Ilustração de homem lendo livro com marcador de páginas estampado com a bandeira americana (Depto. de Estado/D. Thompson)
(Depto. de Estado/D. Thompson)

Os americanos estão continuamente interessados no que acontece no resto do mundo, e esse interesse se reflete em seu crescente apetite pela literatura mundial.

“Ler obras literárias traduzidas é crucial para entender o resto do mundo”, afirma Susan Harris, diretora editorial da revista on-line de literatura internacional Words Without Borders (Palavras sem fronteiras, em tradução livre). “Existe tanta coisa do mundo que conhecemos através de um prisma estritamente político, e a literatura é a melhor maneira de criar compreensão, empatia, compaixão e apreço por outras culturas.”

Ilustração de livro com marcador de páginas estampado com a bandeira americana (Depto. de Estado/D. Thompson)
(Depto. de Estado/D. Thompson)

Best-sellers americanos recentemente traduzidos incluem Minha Luta, série de memórias intensamente pessoais em seis volumes de Karl Ove Knausgaard; Millennium, trilogia de romances policiais de Stieg Larsson, que inclui o exemplar tremendamente popular A menina que brincava com o fogo; Os detetives selvagens, romance de Roberto Bolaño sobre a busca por um poeta mexicano; e a tetralogia napolitana, de Elena Ferrante, que inclui a obra A amiga genial. Esse retrato de duas amigas, Elena e Lila, ganhou uma popularidade tão grande que foi recentemente transformado em uma minissérie de tevê.

“Esses livros são muito mais arraigados em suas culturas e não tentam encobri-las”, diz Chad Post, editor da Open Letter Books e fundador do blog internacional de literatura Three Percent (Três por cento, em tradução livre). Além disso, escritores americanos que imigraram de outros países — como Junot Diaz, Edwidge Danticat e Jhumpa Lahiri — têm ajudado os leitores americanos a cultivar uma curiosidade sobre culturas desconhecidas que, em contrapartida, ampliaram seu gosto pela literatura estrangeira, segundo informa Post.

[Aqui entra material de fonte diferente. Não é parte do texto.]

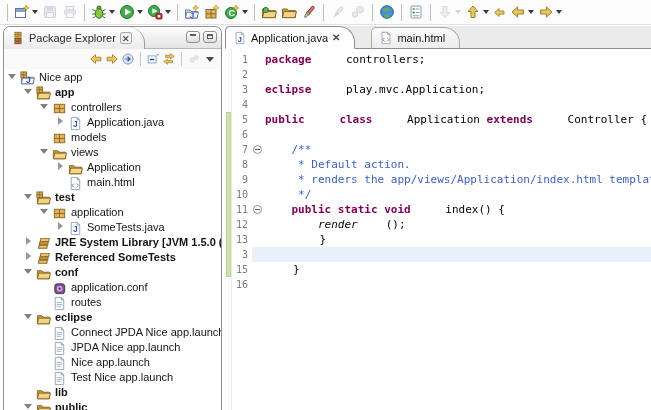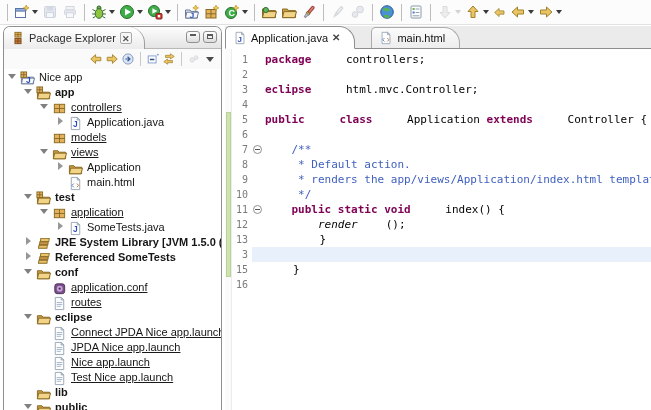--- a/index.html
+++ b/index.html
@@ -628,7 +628,7 @@
       <div class="cl">
         <span class="ln">3</span>
           <span class="foldc"></span>
-          <span class="tx"><span class="k">eclipse</span><span class="d"> html.mvc.Controller;</span></span>
+          <span class="tx"><span class="k">eclipse</span><span class="d"> play.mvc.Application;</span></span>
       </div>
       <div class="cl">
         <span class="ln">4</span>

“As pessoas estão lendo todos os tipos de livros traduzidos; não se trata de tendência ou gênero”, afirma Gabriella Page-Fort, diretora editorial da AmazonCrossing, que traduz livros do mundo inteiro para o inglês. “A diversidade de nossos maiores sucessos, e de outras obras traduzidas também exitosas, prova que não há fórmulas secretas, mas o resultado deve ser uma ótima leitura.”

Stephen Sparks, dono da livraria independente Point Reyes Books na cidade de Point Reyes Station, Califórnia, afirma que boas histórias são capazes de transcender diferenças culturais, idiomas e política. “Há uma ânsia por uma visão mais ampla do mundo, e a literatura estrangeira satisfaz esse desejo”, diz ele.

Post destaca que a maioria dos livros estrangeiros traduzidos para o inglês vem da França e da Alemanha, bem como de países de língua espanhola. Entre outros países de onde grande parte da literatura traduzida advém estão Itália, Japão e Rússia, seguidos pelos países escandinavos.